◆ **Directive**
Retype each record below word for word. Leave the pictures out.

◆ **Input**
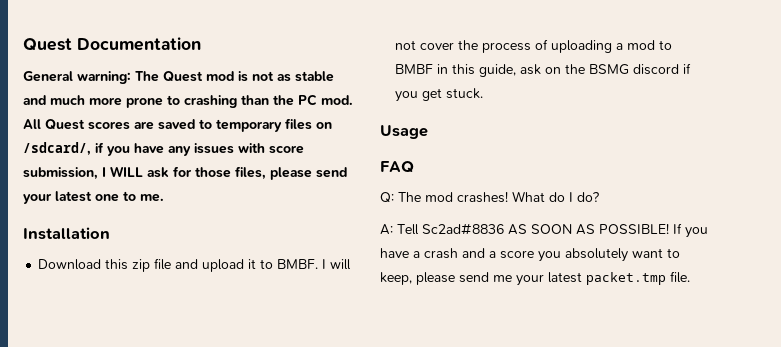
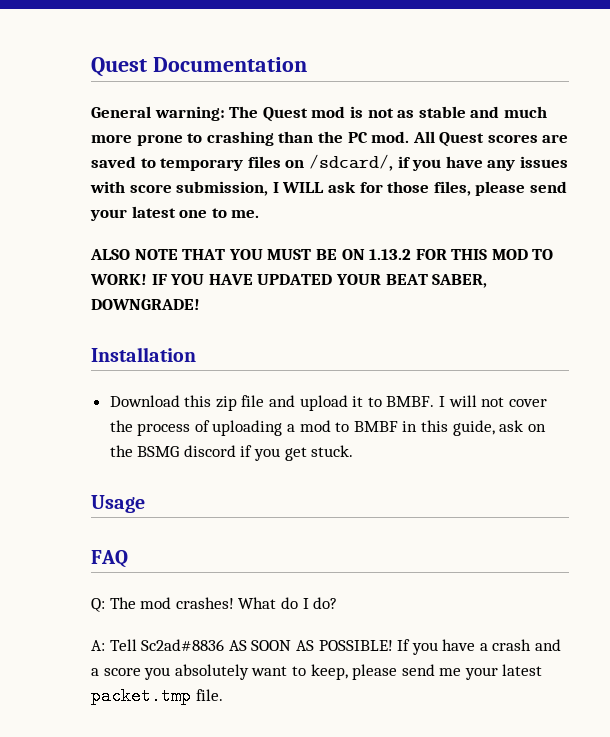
(164, 198) none -> [90,249,554,260] [90,274,488,288] [91,299,200,310] // ALSO NOTE THAT YOU MUST BE ON 1.13.2 FOR THIS MOD TO WORK! IF YOU HAVE UPDATED YOUR BEAT SABER, DOWNGRADE!

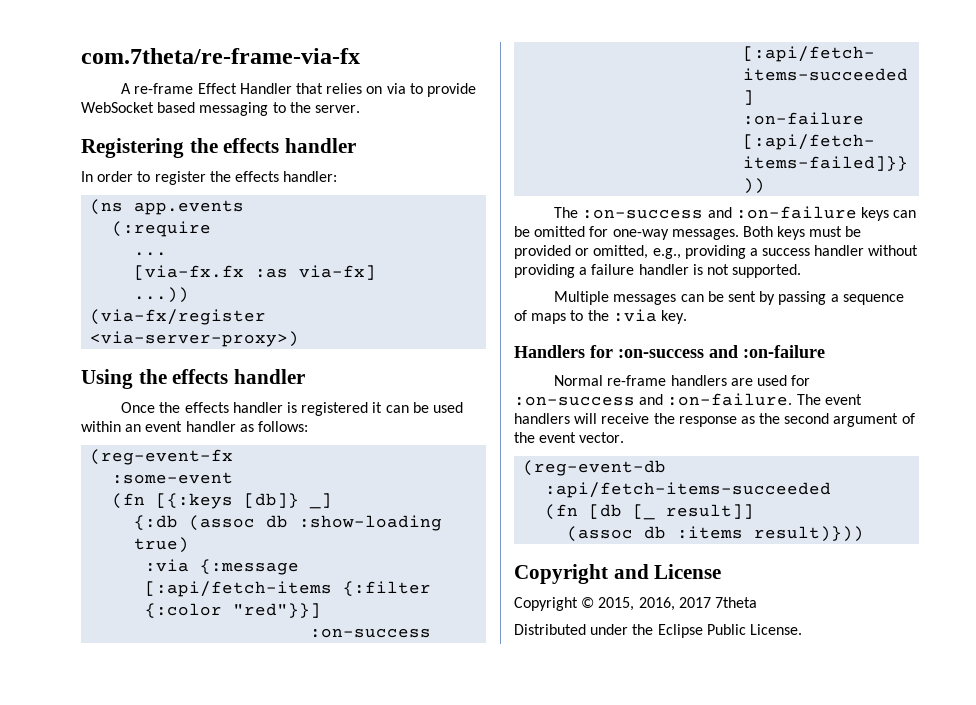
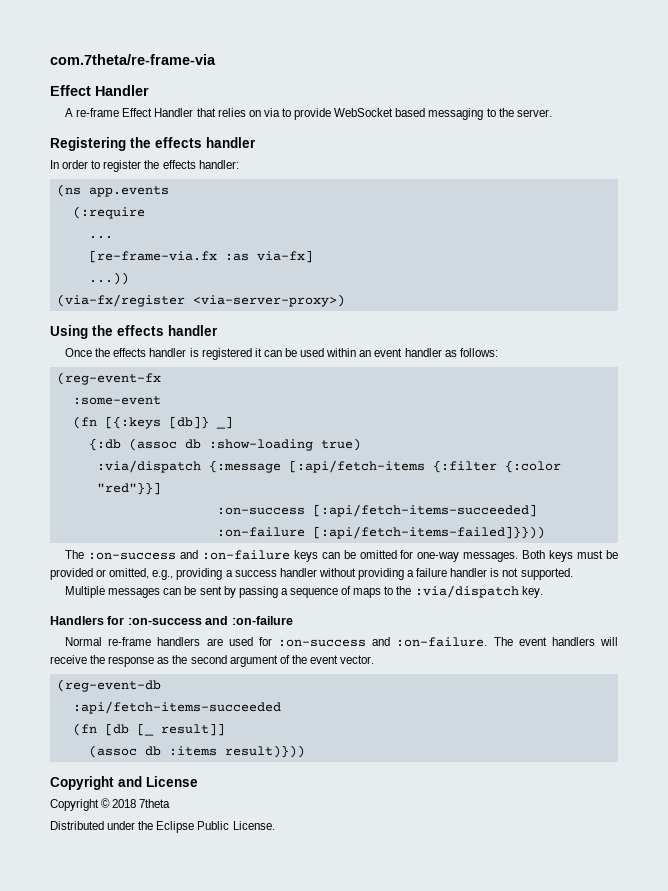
[81,48,360,64] com.7theta/re-frame-via-fx -> [50,54,216,65] [50,85,149,96] com.7theta/re-frame-via // Effect Handler
[134,265,245,280] [via-fx.fx -> [88,250,217,263] [re-frame-via.fx
[145,559,190,572] :via -> [96,460,201,473] :via/dispatch
[612,309,657,322] :via -> [414,585,519,598] :via/dispatch
[598,597,711,611] 2015, 2016, 2017 -> [112,799,137,808] 2018

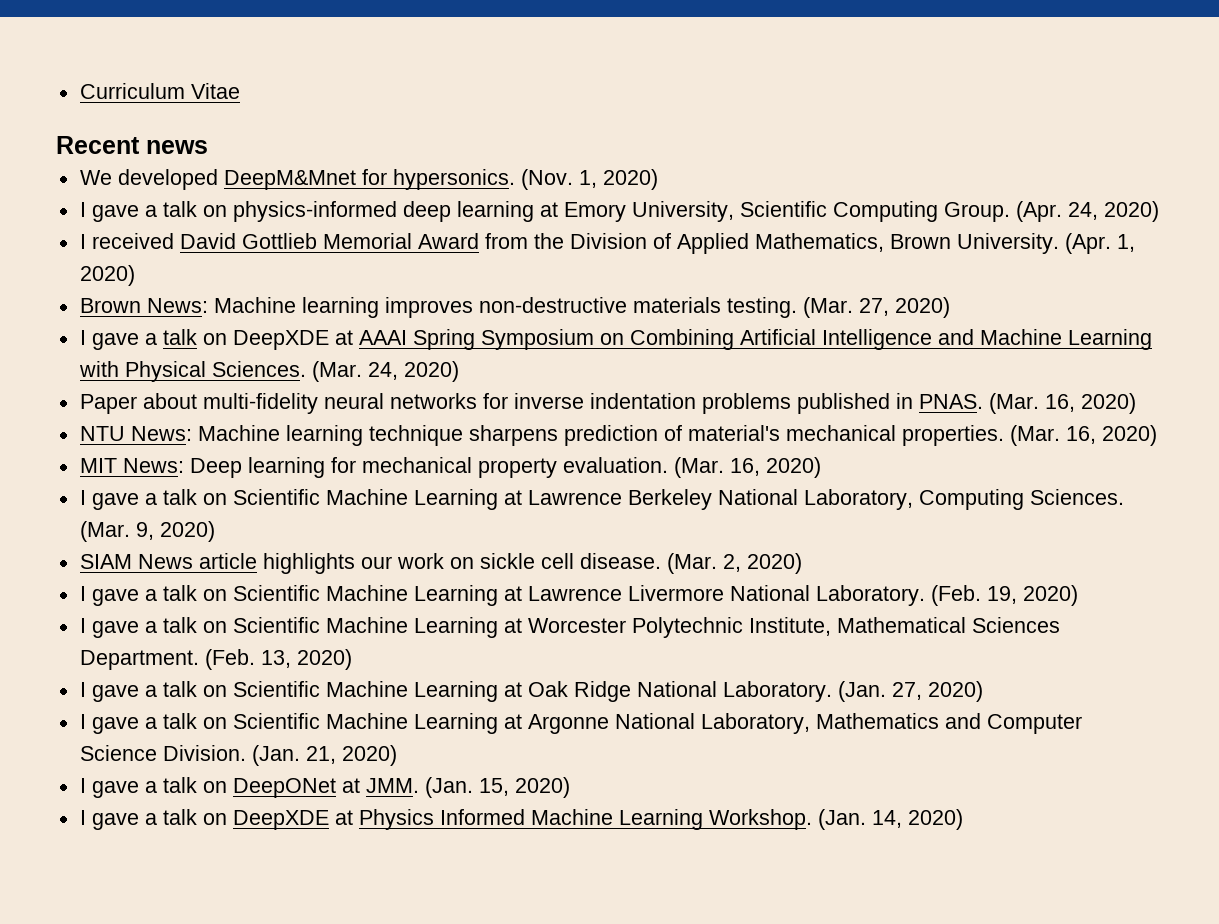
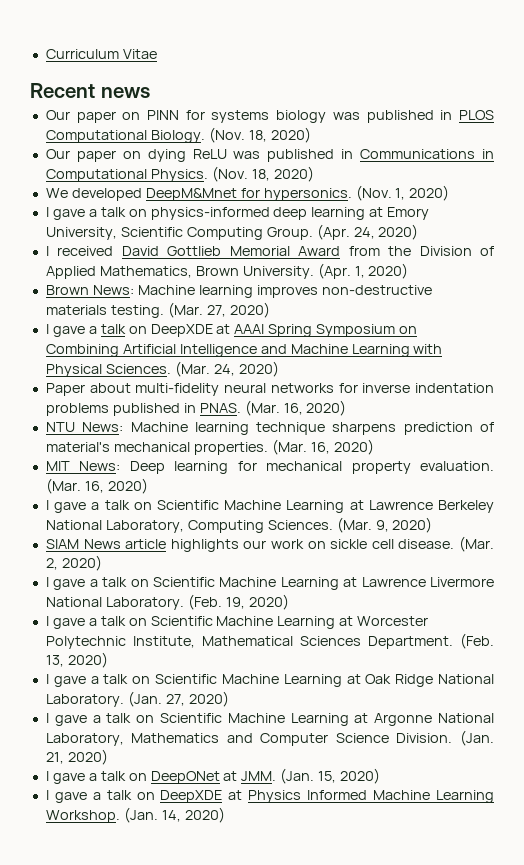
(208, 147) none -> [45,110,494,123] [45,127,311,143] [45,149,494,162] [45,166,314,182] // Our paper on PINN for systems biology was published in PLOS Computational Biology. (Nov. 18, 2020) // Our paper on dying ReLU was published in Communications in Computational Physics. (Nov. 18, 2020)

◆ **Finished exercise**
(164, 198) none -> [90,249,554,260] [90,274,488,288] [91,299,200,310] // ALSO NOTE THAT YOU MUST BE ON 1.13.2 FOR THIS MOD TO WORK! IF YOU HAVE UPDATED YOUR BEAT SABER, DOWNGRADE!

[81,48,360,64] com.7theta/re-frame-via-fx -> [50,54,216,65] [50,85,149,96] com.7theta/re-frame-via // Effect Handler
[134,265,245,280] [via-fx.fx -> [88,250,217,263] [re-frame-via.fx
[145,559,190,572] :via -> [96,460,201,473] :via/dispatch
[612,309,657,322] :via -> [414,585,519,598] :via/dispatch
[598,597,711,611] 2015, 2016, 2017 -> [112,799,137,808] 2018

(208, 147) none -> [45,110,494,123] [45,127,311,143] [45,149,494,162] [45,166,314,182] // Our paper on PINN for systems biology was published in PLOS Computational Biology. (Nov. 18, 2020) // Our paper on dying ReLU was published in Communications in Computational Physics. (Nov. 18, 2020)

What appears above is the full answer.